To-do item => Nothing in the records may be changed; reproduce all of them.
*** Opening Material supplied ***
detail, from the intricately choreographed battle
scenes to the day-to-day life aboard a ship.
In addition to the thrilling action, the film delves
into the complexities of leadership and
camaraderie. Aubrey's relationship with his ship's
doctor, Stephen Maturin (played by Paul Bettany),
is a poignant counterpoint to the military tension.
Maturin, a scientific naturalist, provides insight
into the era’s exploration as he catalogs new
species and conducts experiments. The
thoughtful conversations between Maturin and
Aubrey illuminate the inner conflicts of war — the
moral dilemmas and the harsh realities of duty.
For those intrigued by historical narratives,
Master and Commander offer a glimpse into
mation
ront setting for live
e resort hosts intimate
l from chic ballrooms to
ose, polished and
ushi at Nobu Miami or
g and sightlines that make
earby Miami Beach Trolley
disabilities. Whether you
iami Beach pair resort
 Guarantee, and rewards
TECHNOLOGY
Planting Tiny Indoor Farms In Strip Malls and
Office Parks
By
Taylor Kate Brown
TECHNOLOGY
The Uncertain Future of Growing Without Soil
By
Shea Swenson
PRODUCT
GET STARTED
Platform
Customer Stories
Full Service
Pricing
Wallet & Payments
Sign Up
*** Closing Material supplied ***
Result of the task =>
detail, from the intricately choreographed battle
scenes to the day-to-day life aboard a ship.
In addition to the thrilling action, the film delves
into the complexities of leadership and
camaraderie. Aubrey's relationship with his ship's
doctor, Stephen Maturin (played by Paul Bettany),
is a poignant counterpoint to the military tension.
Maturin, a scientific naturalist, provides insight
into the era’s exploration as he catalogs new
species and conducts experiments. The
thoughtful conversations between Maturin and
Aubrey illuminate the inner conflicts of war — the
moral dilemmas and the harsh realities of duty.
For those intrigued by historical narratives,
Master and Commander offer a glimpse into
mation
ront setting for live
e resort hosts intimate
l from chic ballrooms to
ose, polished and
ushi at Nobu Miami or
g and sightlines that make
earby Miami Beach Trolley
disabilities. Whether you
iami Beach pair resort
 Guarantee, and rewards
TECHNOLOGY
Planting Tiny Indoor Farms In Strip Malls and
Office Parks
By
Taylor Kate Brown
TECHNOLOGY
The Uncertain Future of Growing Without Soil
By
Shea Swenson
PRODUCT
GET STARTED
Platform
Customer Stories
Full Service
Pricing
Wallet & Payments
Sign Up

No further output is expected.